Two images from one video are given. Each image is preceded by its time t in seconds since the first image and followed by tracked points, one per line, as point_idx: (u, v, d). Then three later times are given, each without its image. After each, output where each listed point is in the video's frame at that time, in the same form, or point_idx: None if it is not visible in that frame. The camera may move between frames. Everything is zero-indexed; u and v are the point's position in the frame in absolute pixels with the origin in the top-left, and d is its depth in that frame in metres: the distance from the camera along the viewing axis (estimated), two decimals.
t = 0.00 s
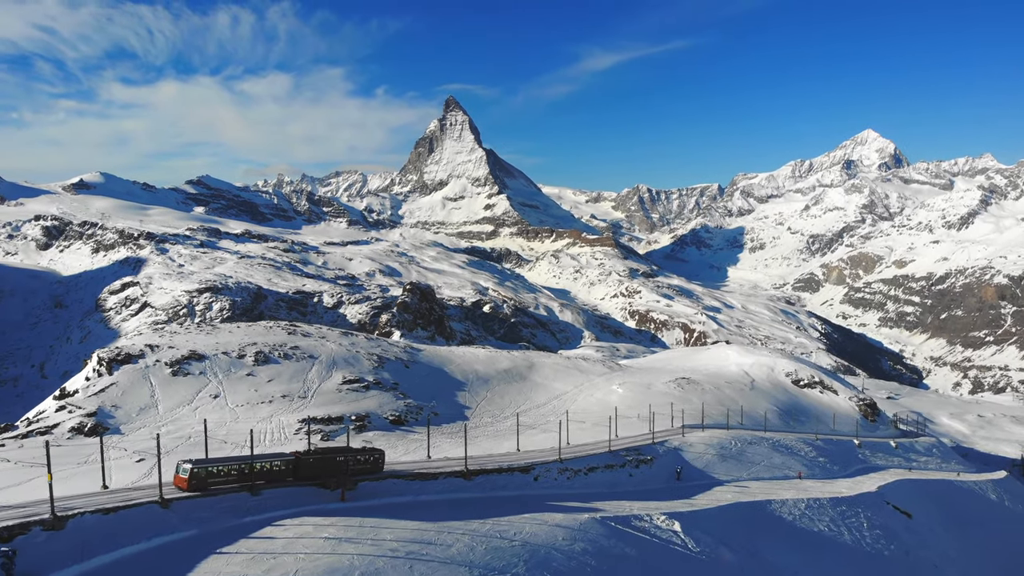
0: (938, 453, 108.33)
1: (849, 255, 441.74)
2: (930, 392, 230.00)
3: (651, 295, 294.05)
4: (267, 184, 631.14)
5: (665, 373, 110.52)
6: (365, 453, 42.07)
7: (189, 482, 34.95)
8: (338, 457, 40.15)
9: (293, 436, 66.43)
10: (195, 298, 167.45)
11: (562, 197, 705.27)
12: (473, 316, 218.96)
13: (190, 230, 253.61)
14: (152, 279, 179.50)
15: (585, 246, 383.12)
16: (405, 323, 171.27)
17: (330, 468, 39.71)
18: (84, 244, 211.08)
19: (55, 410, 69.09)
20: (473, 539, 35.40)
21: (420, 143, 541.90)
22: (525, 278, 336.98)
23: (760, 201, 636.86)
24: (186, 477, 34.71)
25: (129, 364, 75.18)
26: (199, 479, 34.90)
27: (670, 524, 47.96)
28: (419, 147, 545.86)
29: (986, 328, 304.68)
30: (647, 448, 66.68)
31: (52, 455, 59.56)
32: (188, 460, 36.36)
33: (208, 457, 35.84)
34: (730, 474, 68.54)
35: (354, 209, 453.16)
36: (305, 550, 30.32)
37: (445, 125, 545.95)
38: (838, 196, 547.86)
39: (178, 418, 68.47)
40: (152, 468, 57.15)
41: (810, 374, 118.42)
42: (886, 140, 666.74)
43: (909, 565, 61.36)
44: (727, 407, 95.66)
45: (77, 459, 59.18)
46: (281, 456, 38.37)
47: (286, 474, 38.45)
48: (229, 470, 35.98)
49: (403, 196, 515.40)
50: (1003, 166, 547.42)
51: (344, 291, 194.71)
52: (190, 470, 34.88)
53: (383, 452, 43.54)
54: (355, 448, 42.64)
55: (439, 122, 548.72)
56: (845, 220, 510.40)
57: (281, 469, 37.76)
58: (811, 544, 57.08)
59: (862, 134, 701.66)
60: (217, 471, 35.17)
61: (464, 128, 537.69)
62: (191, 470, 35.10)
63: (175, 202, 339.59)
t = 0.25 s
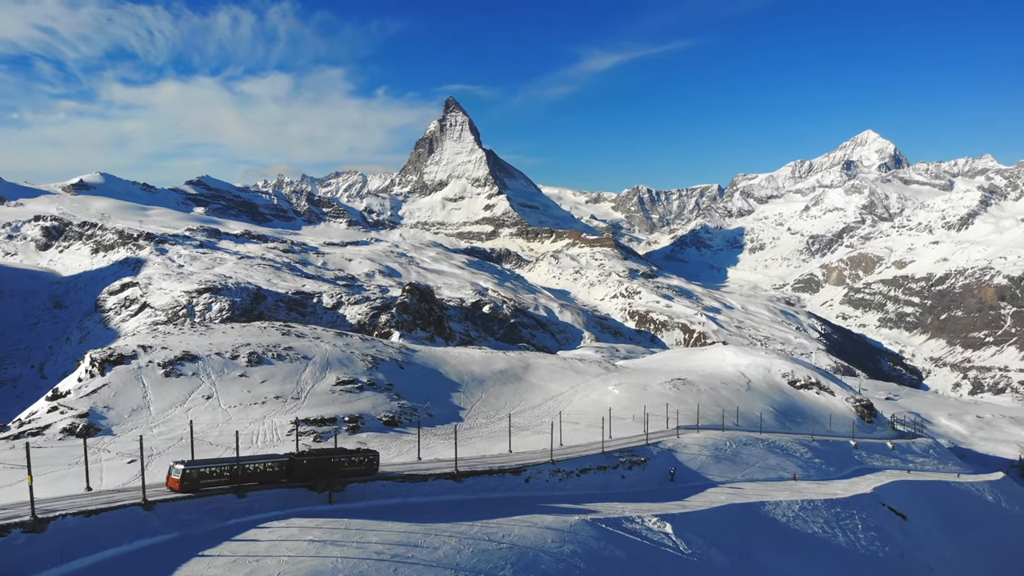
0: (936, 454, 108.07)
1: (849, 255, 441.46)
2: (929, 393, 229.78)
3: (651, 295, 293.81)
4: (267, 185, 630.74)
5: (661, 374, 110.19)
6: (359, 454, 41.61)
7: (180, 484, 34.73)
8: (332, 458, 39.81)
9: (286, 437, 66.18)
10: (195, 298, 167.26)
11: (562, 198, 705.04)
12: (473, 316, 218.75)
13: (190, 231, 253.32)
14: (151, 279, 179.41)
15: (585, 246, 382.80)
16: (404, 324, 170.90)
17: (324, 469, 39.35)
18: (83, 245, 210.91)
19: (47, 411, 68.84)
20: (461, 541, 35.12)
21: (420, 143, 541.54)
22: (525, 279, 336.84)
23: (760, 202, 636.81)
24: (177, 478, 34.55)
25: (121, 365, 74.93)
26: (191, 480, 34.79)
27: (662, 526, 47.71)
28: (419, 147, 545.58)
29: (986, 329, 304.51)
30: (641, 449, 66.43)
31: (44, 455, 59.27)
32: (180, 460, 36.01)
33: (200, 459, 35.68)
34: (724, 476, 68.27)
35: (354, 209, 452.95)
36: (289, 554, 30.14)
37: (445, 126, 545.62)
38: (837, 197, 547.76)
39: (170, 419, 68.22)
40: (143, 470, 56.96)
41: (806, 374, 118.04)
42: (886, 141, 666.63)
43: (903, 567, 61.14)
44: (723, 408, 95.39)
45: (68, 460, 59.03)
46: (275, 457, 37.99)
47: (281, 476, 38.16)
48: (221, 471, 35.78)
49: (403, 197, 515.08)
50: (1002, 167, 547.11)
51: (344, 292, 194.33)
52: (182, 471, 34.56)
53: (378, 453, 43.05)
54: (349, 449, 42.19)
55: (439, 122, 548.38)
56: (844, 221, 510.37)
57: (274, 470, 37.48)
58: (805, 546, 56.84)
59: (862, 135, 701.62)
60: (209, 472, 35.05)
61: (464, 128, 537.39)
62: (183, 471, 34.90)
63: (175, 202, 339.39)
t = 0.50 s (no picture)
0: (932, 455, 107.87)
1: (849, 255, 441.12)
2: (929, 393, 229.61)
3: (651, 296, 293.54)
4: (267, 185, 630.22)
5: (657, 374, 109.91)
6: (353, 456, 41.34)
7: (173, 485, 35.61)
8: (324, 460, 39.79)
9: (278, 439, 65.98)
10: (194, 298, 167.08)
11: (562, 198, 704.54)
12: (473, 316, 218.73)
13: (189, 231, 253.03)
14: (151, 279, 179.24)
15: (585, 246, 382.48)
16: (403, 324, 170.21)
17: (316, 470, 39.35)
18: (83, 245, 210.62)
19: (39, 411, 68.58)
20: (448, 543, 34.88)
21: (420, 143, 541.04)
22: (525, 279, 336.63)
23: (760, 202, 636.69)
24: (169, 480, 35.45)
25: (114, 366, 74.68)
26: (183, 481, 35.51)
27: (653, 527, 47.45)
28: (419, 147, 545.13)
29: (986, 329, 304.42)
30: (634, 450, 66.22)
31: (37, 456, 59.12)
32: (172, 461, 36.52)
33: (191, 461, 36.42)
34: (718, 477, 68.05)
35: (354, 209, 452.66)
36: (272, 557, 30.02)
37: (445, 126, 545.18)
38: (837, 197, 547.64)
39: (162, 420, 68.01)
40: (135, 470, 56.79)
41: (803, 375, 117.75)
42: (886, 141, 666.44)
43: (898, 569, 60.91)
44: (718, 408, 95.18)
45: (59, 460, 58.85)
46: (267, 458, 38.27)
47: (274, 476, 38.66)
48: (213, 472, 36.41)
49: (403, 197, 514.73)
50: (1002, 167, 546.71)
51: (344, 292, 193.72)
52: (173, 471, 35.05)
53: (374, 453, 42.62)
54: (345, 450, 42.00)
55: (439, 122, 547.88)
56: (844, 221, 510.26)
57: (266, 471, 37.77)
58: (798, 547, 56.64)
59: (862, 135, 701.48)
60: (199, 473, 35.70)
61: (464, 128, 536.95)
62: (175, 473, 35.75)
63: (175, 202, 339.03)
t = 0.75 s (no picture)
0: (928, 456, 107.70)
1: (849, 256, 440.97)
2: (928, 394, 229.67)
3: (650, 296, 293.33)
4: (266, 186, 629.81)
5: (653, 375, 109.70)
6: (345, 457, 42.34)
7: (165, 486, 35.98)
8: (319, 462, 40.82)
9: (270, 440, 65.77)
10: (194, 299, 166.87)
11: (561, 198, 704.31)
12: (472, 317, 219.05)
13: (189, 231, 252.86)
14: (150, 279, 179.01)
15: (585, 247, 382.17)
16: (403, 324, 169.18)
17: (311, 471, 40.21)
18: (83, 245, 210.48)
19: (30, 412, 68.21)
20: (435, 546, 34.64)
21: (419, 143, 540.72)
22: (524, 279, 336.54)
23: (760, 203, 636.74)
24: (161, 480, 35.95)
25: (106, 366, 74.45)
26: (175, 482, 35.96)
27: (644, 529, 47.20)
28: (419, 148, 544.56)
29: (986, 330, 304.51)
30: (627, 451, 66.06)
31: (28, 457, 58.95)
32: (165, 463, 37.27)
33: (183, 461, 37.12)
34: (712, 478, 67.87)
35: (354, 210, 452.39)
36: (255, 559, 29.90)
37: (445, 126, 544.51)
38: (837, 198, 547.59)
39: (153, 421, 67.76)
40: (126, 471, 56.53)
41: (799, 376, 117.57)
42: (886, 142, 666.45)
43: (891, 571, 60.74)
44: (714, 409, 94.95)
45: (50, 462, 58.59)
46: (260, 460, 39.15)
47: (268, 477, 39.10)
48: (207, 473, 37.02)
49: (403, 197, 514.53)
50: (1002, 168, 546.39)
51: (343, 292, 192.90)
52: (165, 473, 35.83)
53: (365, 456, 43.71)
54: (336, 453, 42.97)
55: (438, 122, 547.36)
56: (844, 221, 510.30)
57: (260, 472, 38.35)
58: (790, 550, 56.38)
59: (862, 135, 701.48)
60: (192, 474, 36.34)
61: (464, 128, 536.57)
62: (166, 474, 36.26)
63: (175, 203, 338.82)
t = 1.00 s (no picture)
0: (925, 457, 107.50)
1: (849, 256, 440.57)
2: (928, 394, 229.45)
3: (650, 296, 293.04)
4: (266, 186, 628.83)
5: (649, 375, 109.43)
6: (338, 457, 42.75)
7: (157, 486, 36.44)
8: (313, 462, 41.21)
9: (262, 440, 65.56)
10: (193, 298, 166.64)
11: (561, 198, 703.81)
12: (472, 317, 218.96)
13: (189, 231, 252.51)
14: (150, 279, 178.75)
15: (584, 247, 381.70)
16: (402, 324, 168.99)
17: (304, 472, 40.60)
18: (82, 245, 210.27)
19: (21, 412, 67.95)
20: (420, 548, 34.41)
21: (419, 143, 540.17)
22: (524, 279, 336.30)
23: (760, 203, 636.58)
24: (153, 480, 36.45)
25: (98, 366, 74.18)
26: (167, 482, 36.34)
27: (634, 530, 47.00)
28: (418, 148, 543.91)
29: (985, 330, 304.42)
30: (621, 452, 65.84)
31: (20, 457, 58.78)
32: (159, 463, 37.67)
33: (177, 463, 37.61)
34: (706, 479, 67.70)
35: (353, 210, 452.11)
36: (237, 561, 29.71)
37: (444, 126, 543.92)
38: (837, 197, 547.36)
39: (145, 421, 67.52)
40: (117, 472, 56.29)
41: (795, 376, 117.38)
42: (886, 142, 666.15)
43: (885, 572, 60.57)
44: (709, 410, 94.68)
45: (41, 462, 58.39)
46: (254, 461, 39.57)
47: (261, 478, 39.32)
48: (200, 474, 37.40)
49: (403, 197, 513.94)
50: (1002, 168, 546.05)
51: (343, 292, 192.54)
52: (157, 474, 36.27)
53: (359, 457, 44.12)
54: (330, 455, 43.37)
55: (438, 122, 546.78)
56: (844, 221, 510.16)
57: (253, 471, 38.71)
58: (783, 551, 56.19)
59: (862, 135, 701.28)
60: (184, 474, 36.70)
61: (464, 128, 536.14)
62: (158, 474, 36.75)
63: (175, 203, 338.48)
==========
:: TASK TO CARRY OUT ::
After locating the line holding "9: (293, 436, 66.43)" above, output exactly that line and every line after it through the line holding "25: (129, 364, 75.18)". Include nothing else.

:: TASK RESULT ::
9: (293, 436, 66.43)
10: (195, 298, 167.45)
11: (562, 197, 705.27)
12: (473, 316, 218.96)
13: (190, 230, 253.61)
14: (152, 279, 179.50)
15: (585, 246, 383.12)
16: (405, 323, 171.27)
17: (330, 468, 39.71)
18: (84, 244, 211.08)
19: (55, 410, 69.09)
20: (473, 539, 35.40)
21: (420, 143, 541.90)
22: (525, 278, 336.98)
23: (760, 201, 636.86)
24: (186, 477, 34.71)
25: (129, 364, 75.18)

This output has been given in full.